L’adjudication des travaux de vidange « des latrines a l’usage des femmes dudit hopital », est passée devant maître Rousseau, notaire à Laon, le 13 février 1785. Le marché est attribué à Jean-Claude Berthe, maître couvreur à Laon, qui s’engage à employer 8 ouvriers pour nettoyer les « chasses » souterraines formant les latrines de l’hôpital général.

 

Un dessin récapitulant cette opération a été conservé : il représente une coupe stratigraphique du sous-sol de l’hôpital général. Sous le pavé, le massif de terre a été percé et des parois ont été maçonnées. Au-dessous, la roche est identifiée en deux strates bien distinctes : « ban de roche ferme » et « gris ban de roche dure ». Les chasses qui accueillent les immondices sont encore au niveau inférieur, sur le banc de glaise représenté tout en bas. Depuis le pavé de la cour de l’hôpital jusqu’au banc de glaise, la profondeur avoisine les 12 ou 13 mètres.

Sur ce dessin figurent quatre ouvriers portant des hottes sur leur dos. Celui tout en bas, dans le niveau des carrières, extrait les ordures. Deux autres, progressant sur des échelles, remontent leurs hottes remplies de déchets. Enfin, le dernier, sur le pavé, s’apprête à redescendre dans le sous-sol.

 

Le marché précise qu’une fois extraites du sous-sol, « les matieres fecales et ordures sortiront dudit hopital par une porte qui sera pratiquee expres dans une fenestre d’une chambre donnant sur la rue Marion, de laquelle porte l’adjudicataire aura la clef qu’il sera tenu de remettre tous les jours a la fin a la sœur superieure ». Enfin, ces déchets seront évacués « aux endroits qu’il leur seront indiqués par messieurs les officiers de police ».

Cette idée de salubrité et d’évacuation des déchets en dehors de la ville n’est pas nouvelle.

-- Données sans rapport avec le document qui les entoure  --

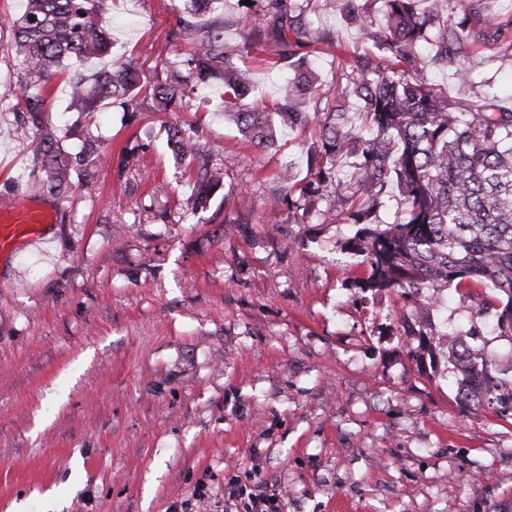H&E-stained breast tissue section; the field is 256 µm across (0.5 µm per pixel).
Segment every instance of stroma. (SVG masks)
Listing matches in <instances>:
<instances>
[{
  "label": "stroma",
  "mask_w": 512,
  "mask_h": 512,
  "mask_svg": "<svg viewBox=\"0 0 512 512\" xmlns=\"http://www.w3.org/2000/svg\"><path fill=\"white\" fill-rule=\"evenodd\" d=\"M107 55L84 72L133 62L144 86L187 52L173 43L178 0H102ZM321 38L322 90L332 62L364 46L332 0H310ZM251 106L272 110L283 71L270 52L247 59ZM474 83L428 69L449 99L496 91L512 109V26L483 53ZM50 110L61 142L97 138L102 156L63 200L30 172L29 141L0 106V197L54 205L45 246L0 255V512H244L231 491L260 487L276 512H512V418L466 413L446 360L415 364L407 328L480 331L512 359L474 302L436 305L362 289L357 230L314 205L269 206L283 168L299 184L316 128L276 126L277 144L245 142L211 86L160 114L145 94L91 116ZM191 125L224 187L192 213L195 165L175 161L170 130ZM167 196L153 198L154 184Z\"/></svg>",
  "instance_id": "stroma-1"
}]
</instances>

Déjà au XIVe siècle, les autorités urbaines de Laon obligeaient les habitants à jeter leurs détritus dans des emplacements bien déterminés et tout contrevenant se voyait infliger une amende.

 

Par sa quittance signée le 11 avril 1785, l’entrepreneur Berthe reconnait finalement avoir touché 1 000 livres en guise de rémunération pour lui et ses ouvriers. Nous y apprenons que la vidange a duré un mois et que les déchets ont été transportés près du rempart Saint-Just, au nord du plateau, dans un trou creusé à cet effet.

 

Ce document apporte un éclairage inédit et illustré sur l’histoire de l’hygiène au XVIIIe siècle, mais aussi sur l’archéologie bien spécifique de la butte de Laon.

 

Sources complémentaires : 92 E 26 (minutes de maître Rousseau, 1785).